* **Transcribed page contents**

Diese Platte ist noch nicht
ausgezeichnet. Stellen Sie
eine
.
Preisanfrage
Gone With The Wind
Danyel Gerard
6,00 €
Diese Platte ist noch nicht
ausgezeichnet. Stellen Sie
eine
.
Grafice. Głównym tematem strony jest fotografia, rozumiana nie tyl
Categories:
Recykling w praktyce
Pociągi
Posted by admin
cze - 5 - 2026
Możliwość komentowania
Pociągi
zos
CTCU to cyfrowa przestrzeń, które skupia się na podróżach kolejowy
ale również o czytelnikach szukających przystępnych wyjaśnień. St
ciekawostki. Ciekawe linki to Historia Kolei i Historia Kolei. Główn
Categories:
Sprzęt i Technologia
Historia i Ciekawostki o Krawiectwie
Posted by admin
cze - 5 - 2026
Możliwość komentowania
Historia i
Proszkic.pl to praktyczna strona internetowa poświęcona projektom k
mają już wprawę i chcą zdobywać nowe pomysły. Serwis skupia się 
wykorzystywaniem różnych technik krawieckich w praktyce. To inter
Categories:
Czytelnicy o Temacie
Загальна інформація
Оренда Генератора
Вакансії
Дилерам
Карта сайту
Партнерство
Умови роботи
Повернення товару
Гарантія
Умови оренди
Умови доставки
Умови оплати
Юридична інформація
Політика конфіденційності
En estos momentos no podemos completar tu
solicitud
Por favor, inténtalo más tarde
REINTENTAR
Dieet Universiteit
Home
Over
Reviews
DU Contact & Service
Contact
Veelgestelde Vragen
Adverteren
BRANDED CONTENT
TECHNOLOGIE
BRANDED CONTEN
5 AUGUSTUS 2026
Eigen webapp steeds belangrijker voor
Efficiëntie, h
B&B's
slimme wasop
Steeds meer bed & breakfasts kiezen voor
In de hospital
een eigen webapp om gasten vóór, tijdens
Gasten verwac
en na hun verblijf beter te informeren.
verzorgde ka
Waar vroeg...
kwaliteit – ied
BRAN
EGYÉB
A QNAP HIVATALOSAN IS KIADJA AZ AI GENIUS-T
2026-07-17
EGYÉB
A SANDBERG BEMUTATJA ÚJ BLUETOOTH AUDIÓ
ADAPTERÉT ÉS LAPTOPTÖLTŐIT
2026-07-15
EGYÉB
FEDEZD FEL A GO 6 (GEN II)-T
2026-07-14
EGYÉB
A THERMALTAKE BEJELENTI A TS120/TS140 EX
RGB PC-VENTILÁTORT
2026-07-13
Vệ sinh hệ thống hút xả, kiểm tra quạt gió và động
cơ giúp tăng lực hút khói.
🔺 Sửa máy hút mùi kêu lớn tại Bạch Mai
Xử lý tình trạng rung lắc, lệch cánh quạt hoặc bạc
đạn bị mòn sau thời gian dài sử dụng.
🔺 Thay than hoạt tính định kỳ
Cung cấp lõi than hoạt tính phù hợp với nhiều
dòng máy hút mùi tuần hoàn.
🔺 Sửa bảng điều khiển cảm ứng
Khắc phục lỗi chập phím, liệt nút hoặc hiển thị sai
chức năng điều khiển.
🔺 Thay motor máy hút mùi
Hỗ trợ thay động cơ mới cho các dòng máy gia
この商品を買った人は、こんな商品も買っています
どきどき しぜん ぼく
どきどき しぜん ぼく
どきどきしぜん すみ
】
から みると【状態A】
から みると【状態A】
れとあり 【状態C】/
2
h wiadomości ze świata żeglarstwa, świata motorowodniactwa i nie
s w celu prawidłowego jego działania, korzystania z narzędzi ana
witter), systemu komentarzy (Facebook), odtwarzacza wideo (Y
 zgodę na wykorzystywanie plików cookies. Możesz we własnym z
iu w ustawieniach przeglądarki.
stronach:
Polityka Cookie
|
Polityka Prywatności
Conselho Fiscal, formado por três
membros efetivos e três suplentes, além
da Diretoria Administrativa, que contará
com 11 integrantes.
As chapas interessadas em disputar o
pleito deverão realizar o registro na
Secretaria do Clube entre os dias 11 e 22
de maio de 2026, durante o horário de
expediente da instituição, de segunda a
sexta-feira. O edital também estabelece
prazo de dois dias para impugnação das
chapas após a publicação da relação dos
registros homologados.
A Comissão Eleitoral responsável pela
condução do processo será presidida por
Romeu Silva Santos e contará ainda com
--
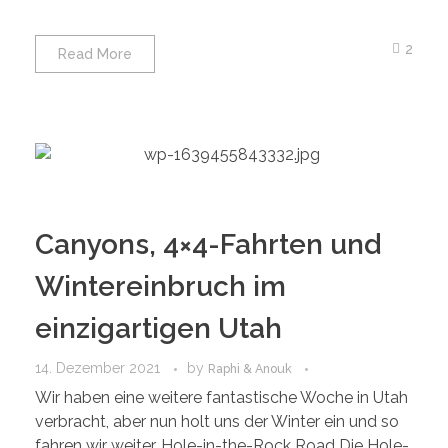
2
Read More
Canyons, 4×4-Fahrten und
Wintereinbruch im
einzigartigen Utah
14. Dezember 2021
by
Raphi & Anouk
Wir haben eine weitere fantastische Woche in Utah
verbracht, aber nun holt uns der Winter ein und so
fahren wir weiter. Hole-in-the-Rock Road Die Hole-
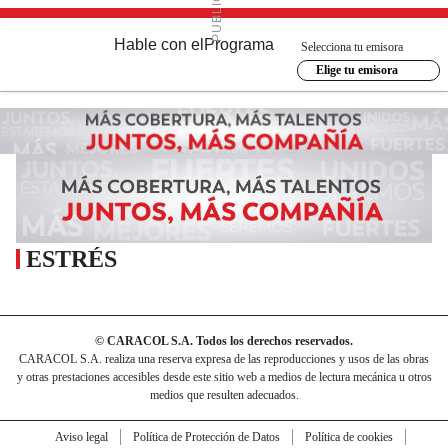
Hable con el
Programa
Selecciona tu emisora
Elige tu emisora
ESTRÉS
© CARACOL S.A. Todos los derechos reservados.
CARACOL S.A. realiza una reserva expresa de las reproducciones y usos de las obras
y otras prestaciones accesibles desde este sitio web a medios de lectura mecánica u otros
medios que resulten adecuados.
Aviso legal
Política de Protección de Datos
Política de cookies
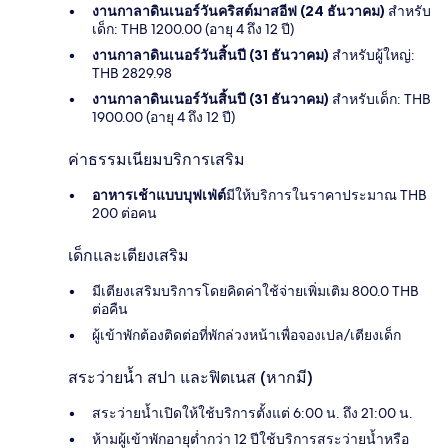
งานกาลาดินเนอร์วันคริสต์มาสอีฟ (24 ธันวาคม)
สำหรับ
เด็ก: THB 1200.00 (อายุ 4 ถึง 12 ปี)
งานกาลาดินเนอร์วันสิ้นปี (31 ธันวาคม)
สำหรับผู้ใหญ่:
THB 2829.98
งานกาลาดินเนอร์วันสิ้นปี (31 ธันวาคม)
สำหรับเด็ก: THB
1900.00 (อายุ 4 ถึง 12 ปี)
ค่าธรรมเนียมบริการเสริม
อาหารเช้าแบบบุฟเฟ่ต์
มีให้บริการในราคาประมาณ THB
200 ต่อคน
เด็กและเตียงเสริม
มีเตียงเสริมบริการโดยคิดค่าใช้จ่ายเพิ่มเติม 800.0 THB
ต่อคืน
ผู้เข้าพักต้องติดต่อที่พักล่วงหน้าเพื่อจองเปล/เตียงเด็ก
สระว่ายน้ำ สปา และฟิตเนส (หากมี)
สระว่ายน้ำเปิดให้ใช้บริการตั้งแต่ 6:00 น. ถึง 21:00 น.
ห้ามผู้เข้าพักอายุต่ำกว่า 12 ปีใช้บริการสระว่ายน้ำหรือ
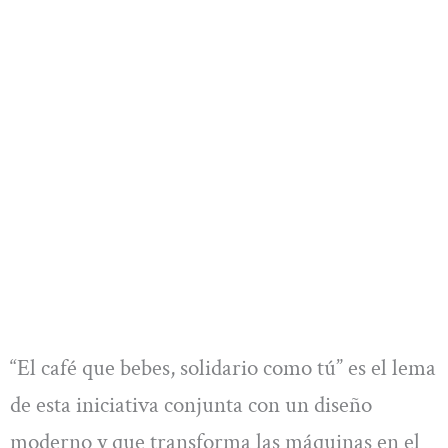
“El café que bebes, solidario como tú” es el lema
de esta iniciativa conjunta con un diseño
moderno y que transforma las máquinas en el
---
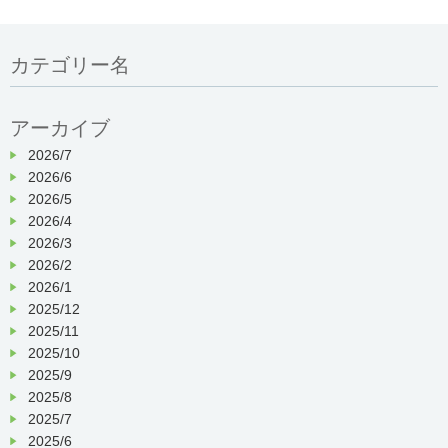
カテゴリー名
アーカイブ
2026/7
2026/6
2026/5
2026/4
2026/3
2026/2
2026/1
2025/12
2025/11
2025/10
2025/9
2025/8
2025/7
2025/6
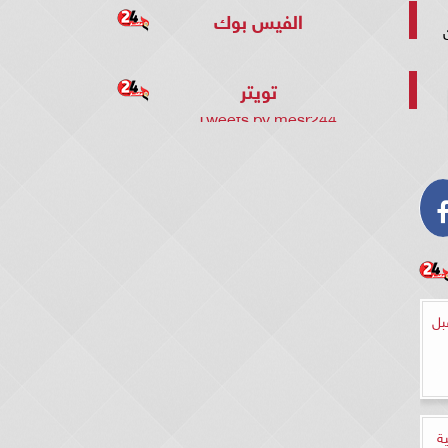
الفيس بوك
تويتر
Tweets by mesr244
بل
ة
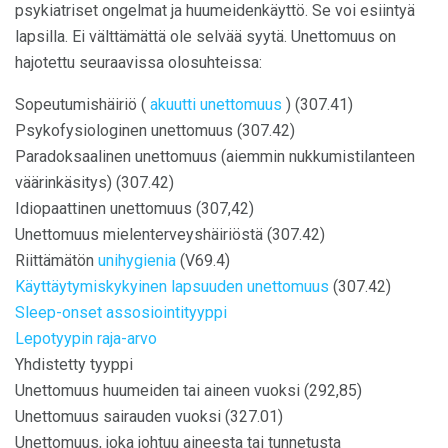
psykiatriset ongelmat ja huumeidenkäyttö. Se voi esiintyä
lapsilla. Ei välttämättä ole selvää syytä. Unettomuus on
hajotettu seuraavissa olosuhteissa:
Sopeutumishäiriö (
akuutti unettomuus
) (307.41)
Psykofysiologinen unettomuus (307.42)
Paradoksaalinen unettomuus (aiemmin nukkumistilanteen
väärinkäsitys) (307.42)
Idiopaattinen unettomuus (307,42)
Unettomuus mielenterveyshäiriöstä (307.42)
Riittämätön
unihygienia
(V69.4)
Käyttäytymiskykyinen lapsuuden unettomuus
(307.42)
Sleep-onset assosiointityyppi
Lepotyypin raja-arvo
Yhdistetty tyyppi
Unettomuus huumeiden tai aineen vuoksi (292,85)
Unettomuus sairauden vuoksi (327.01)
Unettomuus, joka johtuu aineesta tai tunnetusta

* **What is required**
Only the lines above from the one containing "Hable con el" through the one containing "สระว่ายน้ำเปิดให้ใช้บริการตั้งแต่ 6:00 น." should be returned, verbatim and inclusive, with pictures excluded.

* **Result for this task**
Hable con el
Programa
Selecciona tu emisora
Elige tu emisora
ESTRÉS
© CARACOL S.A. Todos los derechos reservados.
CARACOL S.A. realiza una reserva expresa de las reproducciones y usos de las obras
y otras prestaciones accesibles desde este sitio web a medios de lectura mecánica u otros
medios que resulten adecuados.
Aviso legal
Política de Protección de Datos
Política de cookies
งานกาลาดินเนอร์วันคริสต์มาสอีฟ (24 ธันวาคม)
สำหรับ
เด็ก: THB 1200.00 (อายุ 4 ถึง 12 ปี)
งานกาลาดินเนอร์วันสิ้นปี (31 ธันวาคม)
สำหรับผู้ใหญ่:
THB 2829.98
งานกาลาดินเนอร์วันสิ้นปี (31 ธันวาคม)
สำหรับเด็ก: THB
1900.00 (อายุ 4 ถึง 12 ปี)
ค่าธรรมเนียมบริการเสริม
อาหารเช้าแบบบุฟเฟ่ต์
มีให้บริการในราคาประมาณ THB
200 ต่อคน
เด็กและเตียงเสริม
มีเตียงเสริมบริการโดยคิดค่าใช้จ่ายเพิ่มเติม 800.0 THB
ต่อคืน
ผู้เข้าพักต้องติดต่อที่พักล่วงหน้าเพื่อจองเปล/เตียงเด็ก
สระว่ายน้ำ สปา และฟิตเนส (หากมี)
สระว่ายน้ำเปิดให้ใช้บริการตั้งแต่ 6:00 น. ถึง 21:00 น.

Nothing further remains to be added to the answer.